Hands up anyone who looks forward to making decisions with a large diverse group of people, from different business units, or across teams…
Wow! I am SO (not) surprised! So what is it that makes us want to dive for the closest stapler to repeatedly staple our own heads, rather than engage in a spirited conversation to identify where and how we can reach a group decision.
I think it’s primarily about our definition of “collaborative decision making”. Most people have a terrible past experience with “death by consensus” and herein lieth the issue… Consensus and collaboration ARE NOT the same thing. Not one bit… AT ALL .
“In consensus decision making, we are seeking an outcome where everyone agrees; an agreement that will compel everyone to place their hand over their heart and say “I LOVE this decision!”…said no group, ever.
Consider the last time you were with a group of friends and you decided to meet for dinner, but hadn’t yet selected a place… It’s 7:30pm; you all arrive at a restaurant riddled street and the negotiations commence. Between those who ‘don’t really care’; those who are ‘so-hungry-they’d-eat-anywhere’; those who are ‘super fussy about only being seen in the latest asian–mexican-fusion-microgastronomy-cafe-in-a-laneway’; and those who haven’t even asked anyone else and are just headed directly for the place they like best – this is a decision that is likely to cause considerable tension… or at least some annoyance. Now imagine the length of time and the energy wasted if we insisted that everyone not only agreed but actually LOVED the final decision. Yeah right! So if there is no way that we could achieve this in the real world, why do we do keep trying to do this at work?
True collaborative decision making doesn’t require everyone to love the decision, nor even like it. The aim of collaborative decision making is for people to collectively get to the point where they all have a decision they can ‘LIVE WITH’. This simply means that people are prepared to ‘Let go’ of something and that they are prepared to live with (and by) the decision. It doesn’t mean they walk away lamenting the decision, or that they loathe it.
The six L’s of decision-making (illustrated above) is a scale of contentment within the decision-making process. It ranges from ‘Loathe It’ to ‘Love It’, helping decision makers to rank their level of comfort with any decision they’re part of.
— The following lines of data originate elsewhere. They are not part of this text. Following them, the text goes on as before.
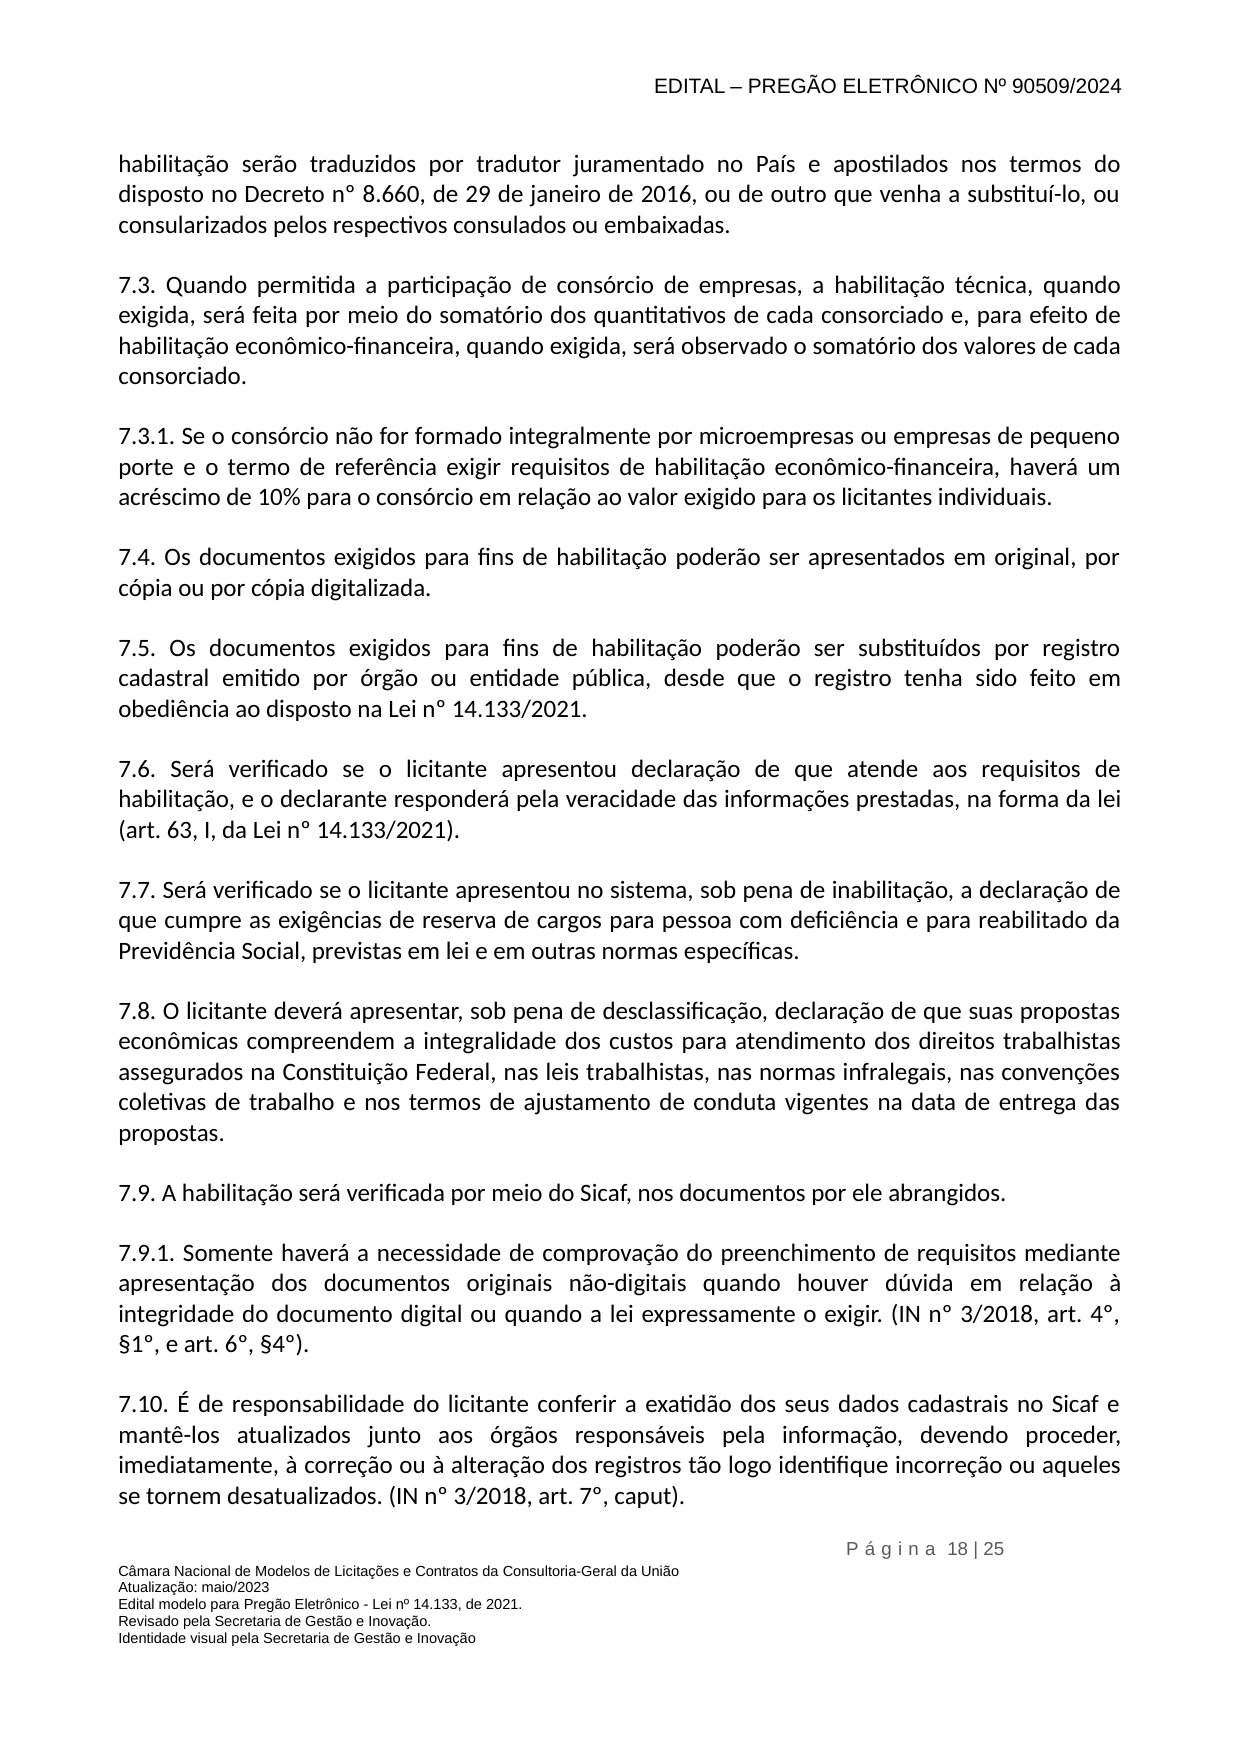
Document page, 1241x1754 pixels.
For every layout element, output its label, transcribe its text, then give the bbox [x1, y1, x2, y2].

text 7.9. A habilitação será verificada por meio do Sicaf, nos documentos por ele abrangidos. [118, 1177, 1122, 1208]
text 7.8. O licitante deverá apresentar, sob pena de desclassificação, declaração de que suas propostas econômicas compreendem a integralidade dos custos para atendimento dos direitos trabalhistas assegurados na Constituição Federal, nas leis trabalhistas, nas normas infralegais, nas convenções coletivas de trabalho e nos termos de ajustamento de conduta vigentes na data de entrega das propostas. [118, 995, 1122, 1148]
text 7.7. Será verificado se o licitante apresentou no sistema, sob pena de inabilitação, a declaração de que cumpre as exigências de reserva de cargos para pessoa com deficiência e para reabilitado da Previdência Social, previstas em lei e em outras normas específicas. [118, 874, 1122, 966]
text 7.10. É de responsabilidade do licitante conferir a exatidão dos seus dados cadastrais no Sicaf e mantê-los atualizados junto aos órgãos responsáveis pela informação, devendo proceder, imediatamente, à correção ou à alteração dos registros tão logo identifique incorreção ou aqueles se tornem desatualizados. (IN nº 3/2018, art. 7º, caput). [118, 1389, 1122, 1511]
text habilitação serão traduzidos por tradutor juramentado no País e apostilados nos termos do disposto no Decreto nº 8.660, de 29 de janeiro de 2016, ou de outro que venha a substituí-lo, ou consularizados pelos respectivos consulados ou embaixadas. [118, 148, 1122, 239]
text 7.3.1. Se o consórcio não for formado integralmente por microempresas ou empresas de pequeno porte e o termo de referência exigir requisitos de habilitação econômico-financeira, haverá um acréscimo de 10% para o consórcio em relação ao valor exigido para os licitantes individuais. [118, 420, 1122, 512]
text 7.6. Será verificado se o licitante apresentou declaração de que atende aos requisitos de habilitação, e o declarante responderá pela veracidade das informações prestadas, na forma da lei (art. 63, I, da Lei nº 14.133/2021). [118, 753, 1122, 844]
text 7.5. Os documentos exigidos para fins de habilitação poderão ser substituídos por registro cadastral emitido por órgão ou entidade pública, desde que o registro tenha sido feito em obediência ao disposto na Lei nº 14.133/2021. [118, 632, 1122, 723]
text 7.4. Os documentos exigidos para fins de habilitação poderão ser apresentados em original, por cópia ou por cópia digitalizada. [118, 541, 1122, 602]
text 7.9.1. Somente haverá a necessidade de comprovação do preenchimento de requisitos mediante apresentação dos documentos originais não-digitais quando houver dúvida em relação à integridade do documento digital ou quando a lei expressamente o exigir. (IN nº 3/2018, art. 4º, §1º, e art. 6º, §4º). [118, 1237, 1122, 1359]
text 7.3. Quando permitida a participação de consórcio de empresas, a habilitação técnica, quando exigida, será feita por meio do somatório dos quantitativos de cada consorciado e, para efeito de habilitação econômico-financeira, quando exigida, será observado o somatório dos valores de cada consorciado. [118, 269, 1122, 391]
In between these two poles, there are the stepping stones of ‘Lament it’, ‘Live with it’ and ‘Like it’. In order to move to the mid-point (‘Live with it’) or beyond (to ‘Like it’ or ‘Love it’), a loathing or lamenting decision maker needs to ‘Let go’ of something they’ve been holding on to. Once they can identify, assess and let go of the block, they can move to a more comfortable realisation about how they can live with the decision.
Next time you find yourself lucky enough to be in a large group seeking a shared decision, explain the 6 L’s of decision making and then try asking – “what would it take for each of us to be prepared to live with this?” This simple question makes an enormous difference… try it!